▶ _Problem to solve_
An exact copy of all the data below is needed, without its pictures.

▶ _Provided material_
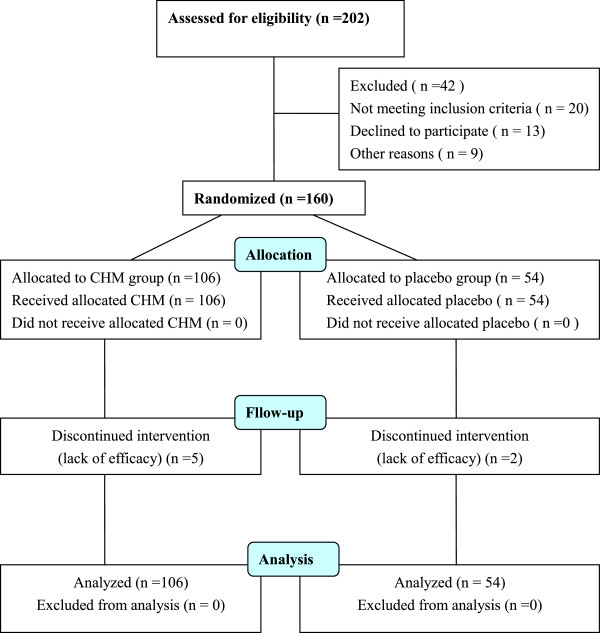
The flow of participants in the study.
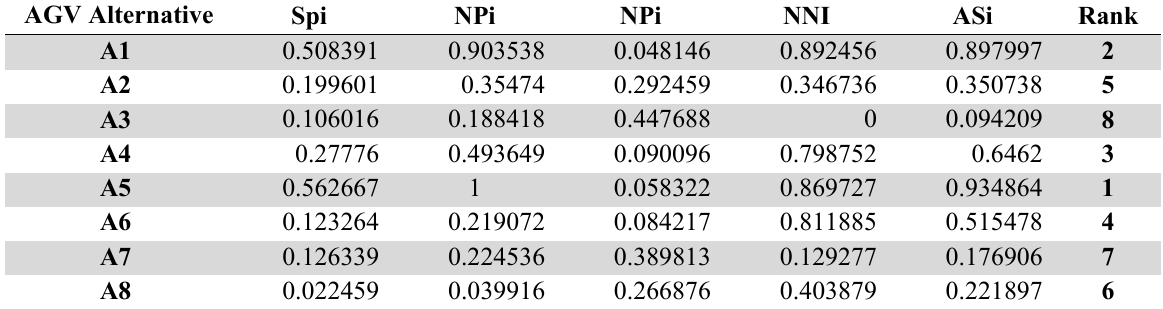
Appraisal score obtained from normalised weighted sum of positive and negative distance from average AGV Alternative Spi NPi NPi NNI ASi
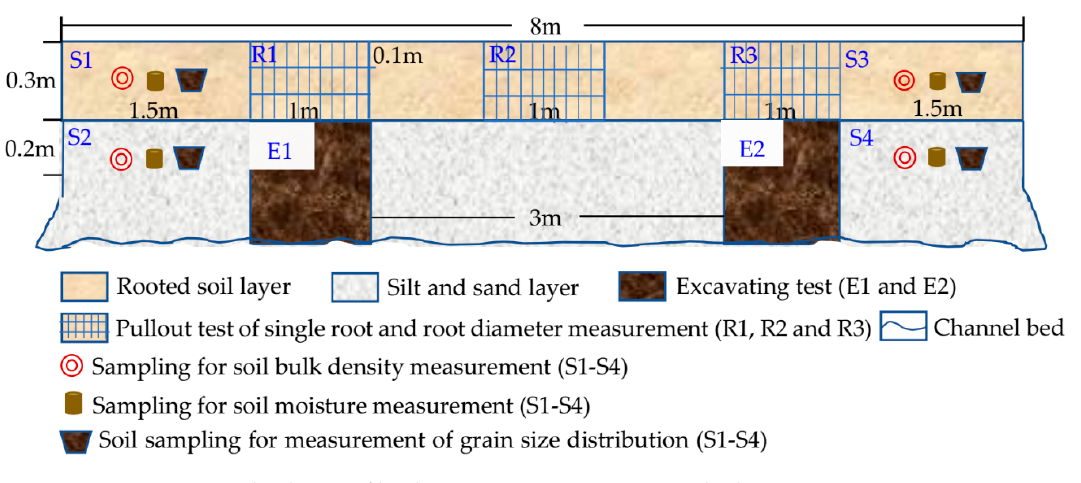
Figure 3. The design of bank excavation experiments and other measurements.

▶ _Answer section_
The flow of participants in the study.
Appraisal score obtained from normalised weighted sum of positive and negative distance from average AGV Alternative Spi NPi NPi NNI ASi
Figure 3. The design of bank excavation experiments and other measurements.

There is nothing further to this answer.